§ **How to complete this task**: Report each line in the rows below that contains the string "value".
---------- Dataset records ----------
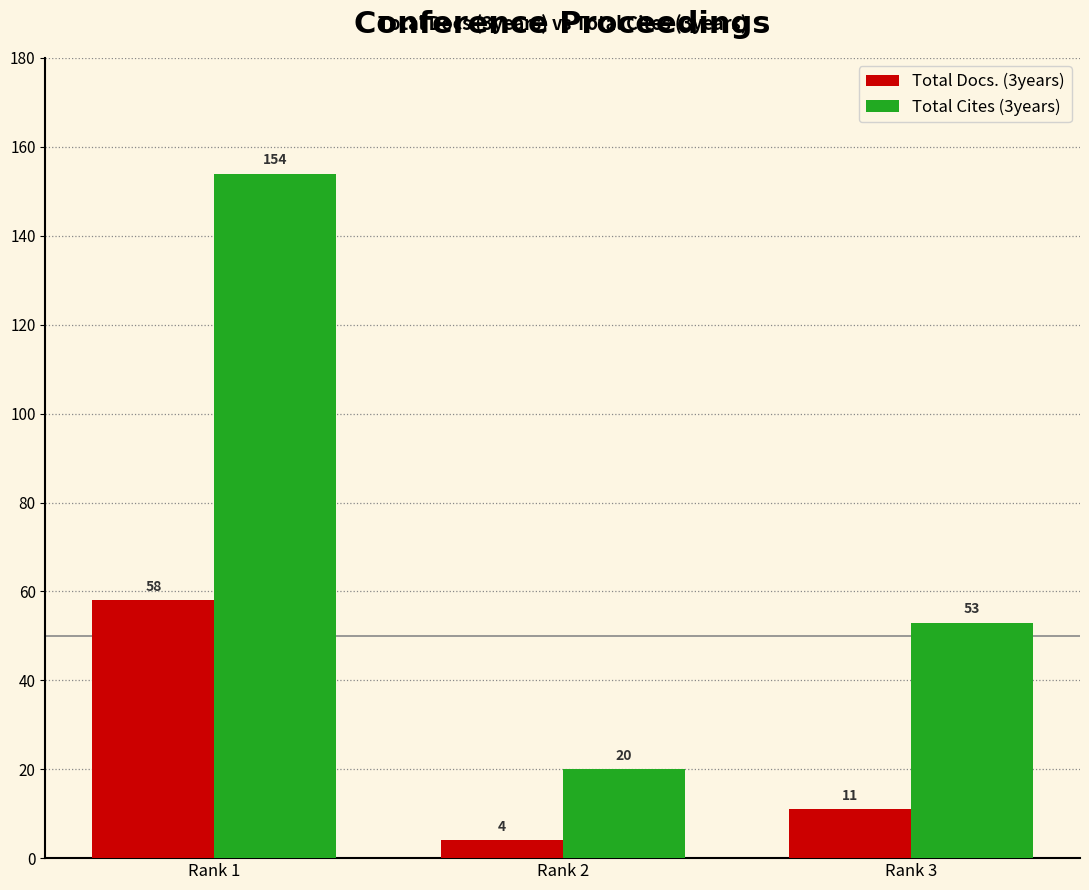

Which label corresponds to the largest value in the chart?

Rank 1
----------
---------- Dataset records ----------
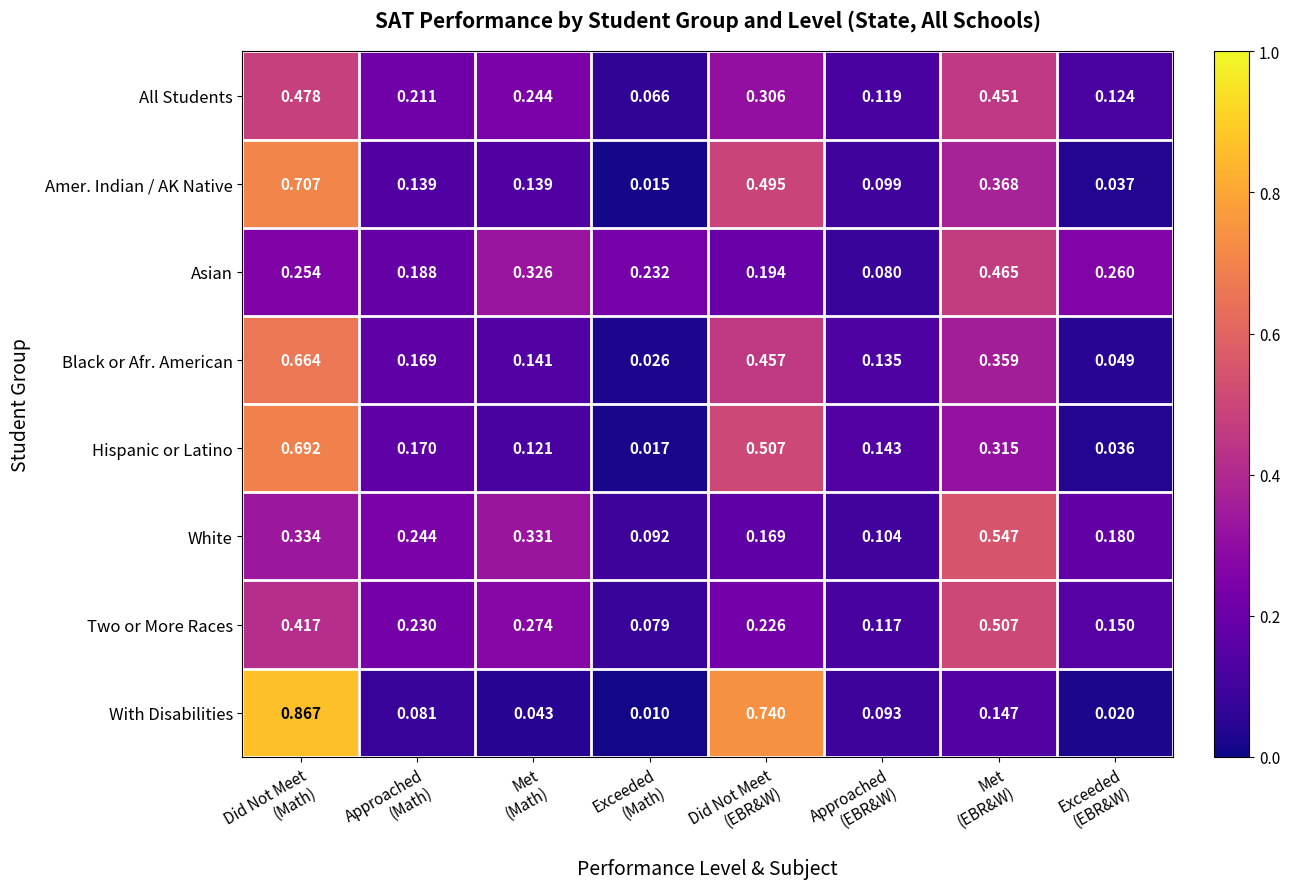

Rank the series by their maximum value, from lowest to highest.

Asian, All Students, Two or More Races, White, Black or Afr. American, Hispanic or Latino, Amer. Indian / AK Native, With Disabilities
----------
---------- Dataset records ----------
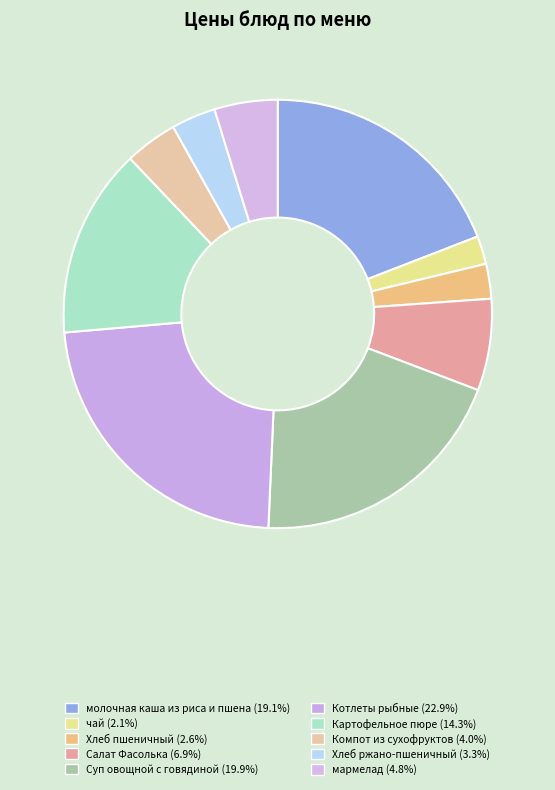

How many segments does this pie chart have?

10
----------
§ **Answer**:
Which label corresponds to the largest value in the chart?
Rank the series by their maximum value, from lowest to highest.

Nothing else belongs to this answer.